=== Arbeitsauftrag ===
Setze den Zeitungsbericht über die Befragung Bill Clintons zum Fall Epstein im Anschluss an seinen letzten Satz fort.

=== Lesetext ===
++++++++++++++++++++
Epstein-Befragung von Clinton zu Ende, und jetzt?
Autor: dpa
, Samstag, 28. Februar 2026
Die Befragung von Ex-Präsident Bill Clinton ist beendet, die politische Aufarbeitung zum Epstein-Skandal jedoch nicht. Die Demokraten wollen mehrere US-Regierungsmitglieder vor dem Ausschuss sehen.
Nach der Befragung des früheren US-Präsidenten Bill Clinton zum Fall Epstein vor dem Kongress hat der zuständige Ausschussvorsitzende die Vorladung weiterer Personen in Aussicht gestellt. Der republikanische Vorsitzende des Kontrollausschusses, James Comer, verwies am Freitagabend (Ortszeit) zudem auf viele noch offene Fragen dazu, wie der Sexualstraftäter Jeffrey Epstein so viel Reichtum angehäuft habe. Demokraten sahen in der Befragung eines Ex-Präsidenten indes einen Präzedenzfall und forderten, dass auch US-Präsident Donald Trump unter Eid vor dem Ausschuss zu Epstein aussagen müsse.
++++++++++++++++++++
[Einträge aus einer Datenquelle]

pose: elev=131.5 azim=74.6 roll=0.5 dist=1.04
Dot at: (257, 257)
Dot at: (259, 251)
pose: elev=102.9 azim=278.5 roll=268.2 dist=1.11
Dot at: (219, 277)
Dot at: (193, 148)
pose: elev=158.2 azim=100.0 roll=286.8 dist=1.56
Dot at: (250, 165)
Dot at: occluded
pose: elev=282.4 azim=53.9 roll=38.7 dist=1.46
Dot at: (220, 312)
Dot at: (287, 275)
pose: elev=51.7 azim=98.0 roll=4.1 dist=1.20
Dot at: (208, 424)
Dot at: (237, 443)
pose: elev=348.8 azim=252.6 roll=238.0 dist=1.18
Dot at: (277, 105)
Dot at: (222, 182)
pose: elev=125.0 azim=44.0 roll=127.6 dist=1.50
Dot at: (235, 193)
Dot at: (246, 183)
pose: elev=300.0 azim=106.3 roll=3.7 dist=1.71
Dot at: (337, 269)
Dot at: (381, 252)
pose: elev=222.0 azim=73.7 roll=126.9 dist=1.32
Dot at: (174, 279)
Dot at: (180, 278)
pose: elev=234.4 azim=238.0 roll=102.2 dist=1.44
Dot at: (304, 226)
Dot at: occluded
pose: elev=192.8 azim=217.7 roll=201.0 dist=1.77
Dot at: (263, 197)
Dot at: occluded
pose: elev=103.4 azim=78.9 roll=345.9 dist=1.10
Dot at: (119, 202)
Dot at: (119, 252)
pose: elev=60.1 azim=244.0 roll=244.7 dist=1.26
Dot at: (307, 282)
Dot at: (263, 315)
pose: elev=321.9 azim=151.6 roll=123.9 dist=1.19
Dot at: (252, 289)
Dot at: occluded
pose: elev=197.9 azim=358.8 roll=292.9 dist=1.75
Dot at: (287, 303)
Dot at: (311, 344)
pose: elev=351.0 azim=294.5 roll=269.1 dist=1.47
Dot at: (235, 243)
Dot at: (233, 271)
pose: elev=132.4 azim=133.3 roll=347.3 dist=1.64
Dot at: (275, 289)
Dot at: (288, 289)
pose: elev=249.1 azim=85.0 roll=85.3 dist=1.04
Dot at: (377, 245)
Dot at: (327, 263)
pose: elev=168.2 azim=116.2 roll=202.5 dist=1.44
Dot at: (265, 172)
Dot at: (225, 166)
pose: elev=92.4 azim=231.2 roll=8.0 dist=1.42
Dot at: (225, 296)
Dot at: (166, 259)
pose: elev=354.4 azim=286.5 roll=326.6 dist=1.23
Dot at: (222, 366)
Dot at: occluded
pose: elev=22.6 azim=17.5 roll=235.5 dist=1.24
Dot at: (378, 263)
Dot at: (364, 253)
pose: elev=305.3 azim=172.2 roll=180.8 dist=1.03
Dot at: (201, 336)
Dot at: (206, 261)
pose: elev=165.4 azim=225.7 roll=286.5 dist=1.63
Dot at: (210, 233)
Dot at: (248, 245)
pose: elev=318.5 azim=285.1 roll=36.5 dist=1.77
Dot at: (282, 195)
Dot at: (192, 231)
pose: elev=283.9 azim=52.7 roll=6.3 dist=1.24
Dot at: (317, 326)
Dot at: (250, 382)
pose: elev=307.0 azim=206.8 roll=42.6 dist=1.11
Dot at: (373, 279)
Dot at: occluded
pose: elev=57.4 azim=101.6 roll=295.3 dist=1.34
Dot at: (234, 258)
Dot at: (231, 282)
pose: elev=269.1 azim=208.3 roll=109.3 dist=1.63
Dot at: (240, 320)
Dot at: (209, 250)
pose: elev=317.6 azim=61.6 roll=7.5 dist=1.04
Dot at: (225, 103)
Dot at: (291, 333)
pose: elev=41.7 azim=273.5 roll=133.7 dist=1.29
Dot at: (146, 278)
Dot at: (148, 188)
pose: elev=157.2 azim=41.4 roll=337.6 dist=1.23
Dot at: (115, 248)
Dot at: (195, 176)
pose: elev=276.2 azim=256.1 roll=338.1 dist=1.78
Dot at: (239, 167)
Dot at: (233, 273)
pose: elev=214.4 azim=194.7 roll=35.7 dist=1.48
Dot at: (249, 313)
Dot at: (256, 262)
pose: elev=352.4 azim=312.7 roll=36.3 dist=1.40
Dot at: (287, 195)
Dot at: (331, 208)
++++++++++++++++++++
=== Ergebnis ===
Wie die Befragung von Bill Clinton lief
Am Donnerstag hatte bereits die frühere Außenministerin Hillary Clinton viele Stunden vor Ausschussmitgliedern ausgesagt - bei ihrem Mann dauerte es ähnlich lang. Anders als seine Frau trat Bill Clinton danach allerdings nicht vor die Presse.
Der Ausschussvorsitzende Comer wiederum äußerte sich im Anschluss vor Journalisten - und bezeichnete die Befragung Bill Clintons als «sehr produktiv». Clinton habe versucht, jede Frage zu beantworten. Er sei sich sicher, dass viele Menschen in den USA weitere Fragen zu einigen der gegebenen Antworten haben würden, sobald das Video und Transkripte veröffentlicht würden, sagte er.
Die nicht öffentliche Anhörung fand in Chappaqua im US-Bundesstaat New York statt, wo die Clintons leben. Die Republikaner kündigten an, Videoaufzeichnungen der Anhörungen «so schnell wie möglich» zu veröffentlichen.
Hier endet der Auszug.